WHAT THE EXERCISE ASKS: Copy out each line of the entries where the word "required" is present.

DATA SHOWN:
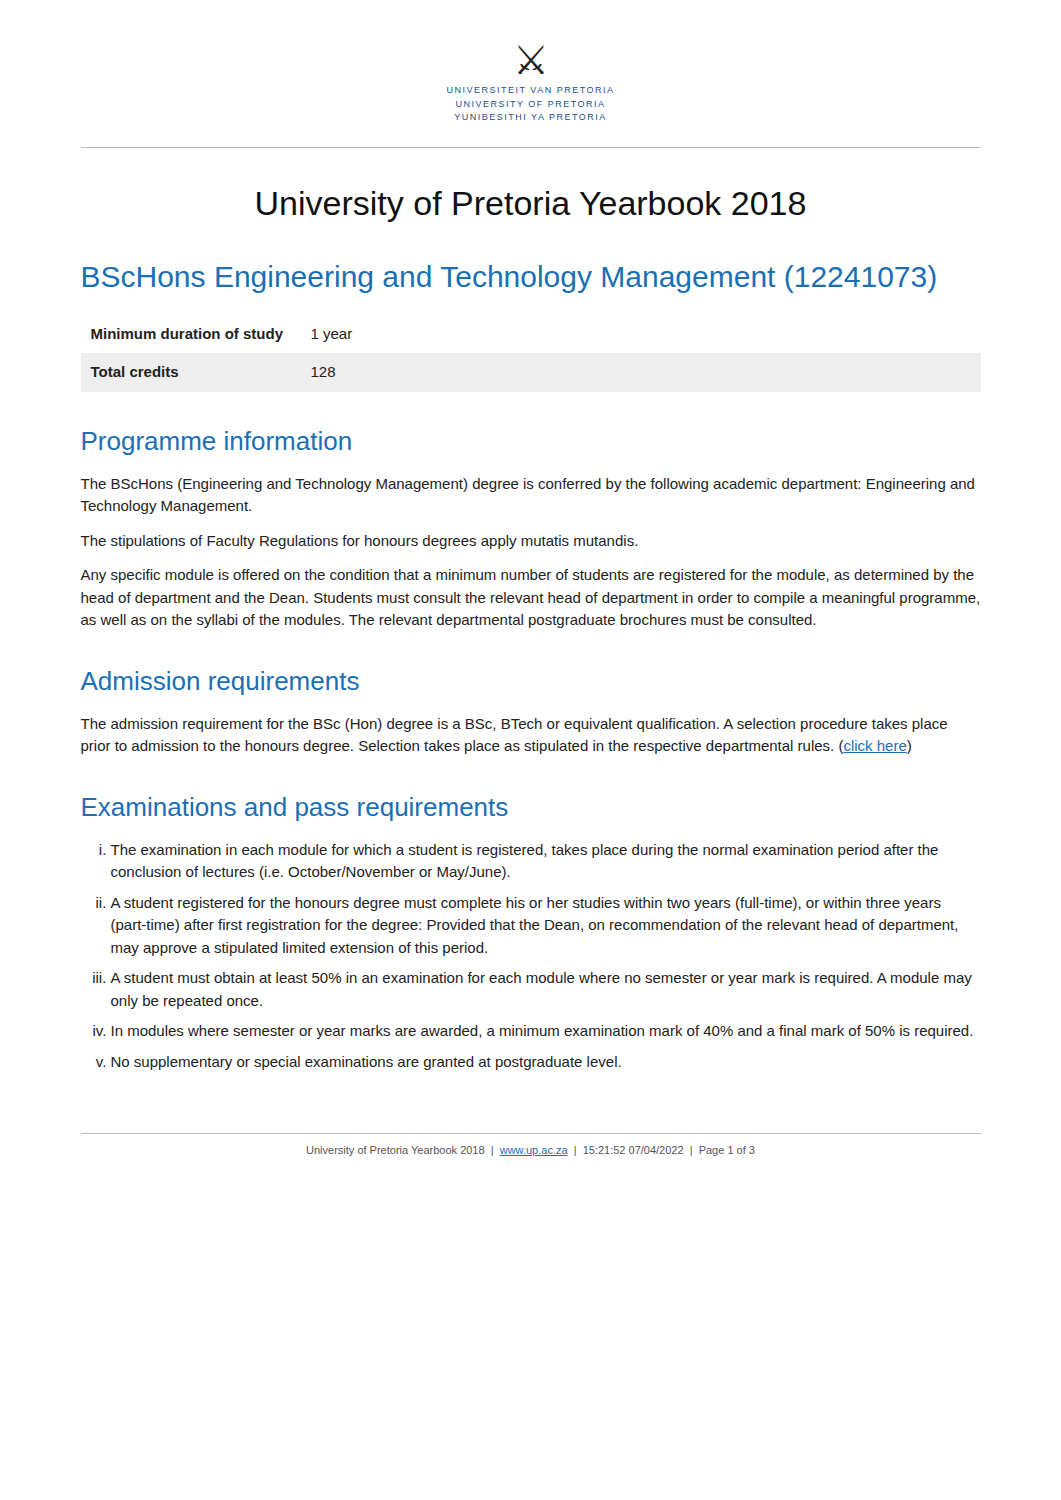⚔
UNIVERSITEIT VAN PRETORIA UNIVERSITY OF PRETORIA YUNIBESITHI YA PRETORIA
University of Pretoria Yearbook 2018
BScHons Engineering and Technology Management (12241073)
| Minimum duration of study | 1 year |
| Total credits | 128 |
Programme information
The BScHons (Engineering and Technology Management) degree is conferred by the following academic department: Engineering and Technology Management.
The stipulations of Faculty Regulations for honours degrees apply mutatis mutandis.
Any specific module is offered on the condition that a minimum number of students are registered for the module, as determined by the head of department and the Dean. Students must consult the relevant head of department in order to compile a meaningful programme, as well as on the syllabi of the modules. The relevant departmental postgraduate brochures must be consulted.
Admission requirements
The admission requirement for the BSc (Hon) degree is a BSc, BTech or equivalent qualification. A selection procedure takes place prior to admission to the honours degree. Selection takes place as stipulated in the respective departmental rules. (click here)
Examinations and pass requirements
The examination in each module for which a student is registered, takes place during the normal examination period after the conclusion of lectures (i.e. October/November or May/June).
A student registered for the honours degree must complete his or her studies within two years (full-time), or within three years (part-time) after first registration for the degree: Provided that the Dean, on recommendation of the relevant head of department, may approve a stipulated limited extension of this period.
A student must obtain at least 50% in an examination for each module where no semester or year mark is required. A module may only be repeated once.
In modules where semester or year marks are awarded, a minimum examination mark of 40% and a final mark of 50% is required.
No supplementary or special examinations are granted at postgraduate level.
University of Pretoria Yearbook 2018 | www.up.ac.za | 15:21:52 07/04/2022 | Page 1 of 3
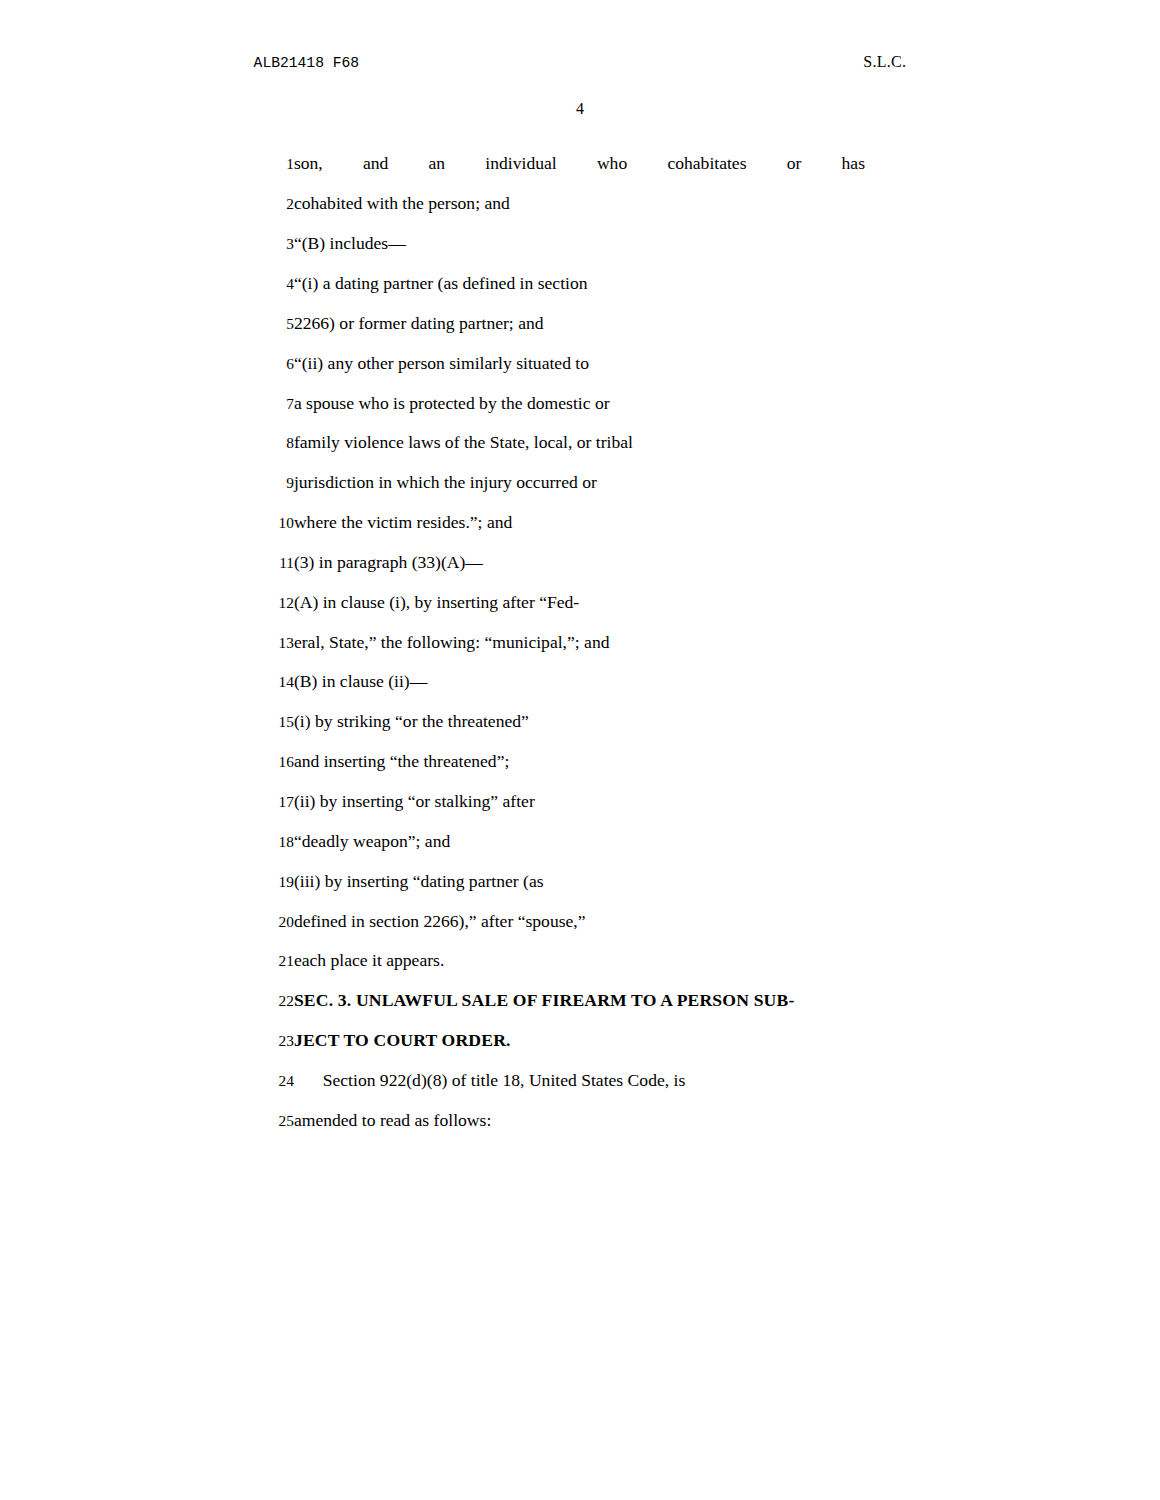ALB21418 F68 S.L.C.
4
| 1 | son, and an individual who cohabitates or has |
| 2 | cohabited with the person; and |
| 3 | “(B) includes— |
| 4 | “(i) a dating partner (as defined in section |
| 5 | 2266) or former dating partner; and |
| 6 | “(ii) any other person similarly situated to |
| 7 | a spouse who is protected by the domestic or |
| 8 | family violence laws of the State, local, or tribal |
| 9 | jurisdiction in which the injury occurred or |
| 10 | where the victim resides.”; and |
| 11 | (3) in paragraph (33)(A)— |
| 12 | (A) in clause (i), by inserting after “Fed- |
| 13 | eral, State,” the following: “municipal,”; and |
| 14 | (B) in clause (ii)— |
| 15 | (i) by striking “or the threatened” |
| 16 | and inserting “the threatened”; |
| 17 | (ii) by inserting “or stalking” after |
| 18 | “deadly weapon”; and |
| 19 | (iii) by inserting “dating partner (as |
| 20 | defined in section 2266),” after “spouse,” |
| 21 | each place it appears. |
| 22 | SEC. 3. UNLAWFUL SALE OF FIREARM TO A PERSON SUB- |
| 23 | JECT TO COURT ORDER. |
| 24 | Section 922(d)(8) of title 18, United States Code, is |
| 25 | amended to read as follows: |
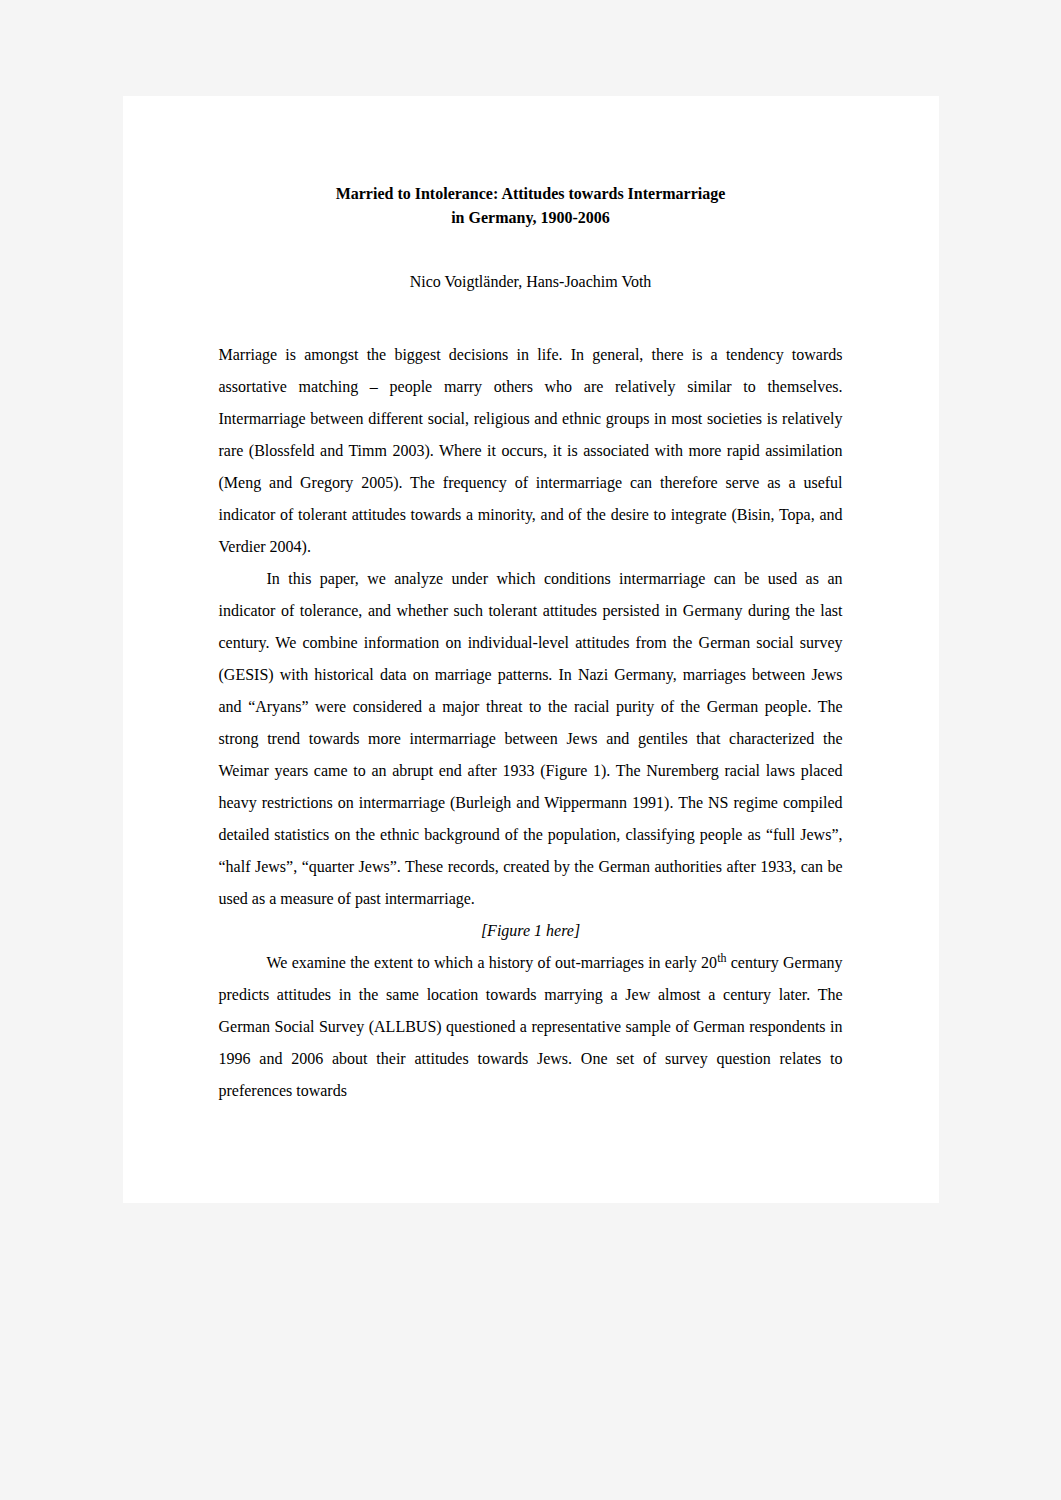Married to Intolerance: Attitudes towards Intermarriage
in Germany, 1900-2006
Nico Voigtländer, Hans-Joachim Voth
Marriage is amongst the biggest decisions in life. In general, there is a tendency towards assortative matching – people marry others who are relatively similar to themselves. Intermarriage between different social, religious and ethnic groups in most societies is relatively rare (Blossfeld and Timm 2003). Where it occurs, it is associated with more rapid assimilation (Meng and Gregory 2005). The frequency of intermarriage can therefore serve as a useful indicator of tolerant attitudes towards a minority, and of the desire to integrate (Bisin, Topa, and Verdier 2004).
In this paper, we analyze under which conditions intermarriage can be used as an indicator of tolerance, and whether such tolerant attitudes persisted in Germany during the last century. We combine information on individual-level attitudes from the German social survey (GESIS) with historical data on marriage patterns. In Nazi Germany, marriages between Jews and “Aryans” were considered a major threat to the racial purity of the German people. The strong trend towards more intermarriage between Jews and gentiles that characterized the Weimar years came to an abrupt end after 1933 (Figure 1). The Nuremberg racial laws placed heavy restrictions on intermarriage (Burleigh and Wippermann 1991). The NS regime compiled detailed statistics on the ethnic background of the population, classifying people as “full Jews”, “half Jews”, “quarter Jews”. These records, created by the German authorities after 1933, can be used as a measure of past intermarriage.
[Figure 1 here]
We examine the extent to which a history of out-marriages in early 20th century Germany predicts attitudes in the same location towards marrying a Jew almost a century later. The German Social Survey (ALLBUS) questioned a representative sample of German respondents in 1996 and 2006 about their attitudes towards Jews. One set of survey question relates to preferences towards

OUTPUT OF THE EXERCISE:
A student must obtain at least 50% in an examination for each module where no semester or year mark is required. A module may only be repeated once.
In modules where semester or year marks are awarded, a minimum examination mark of 40% and a final mark of 50% is required.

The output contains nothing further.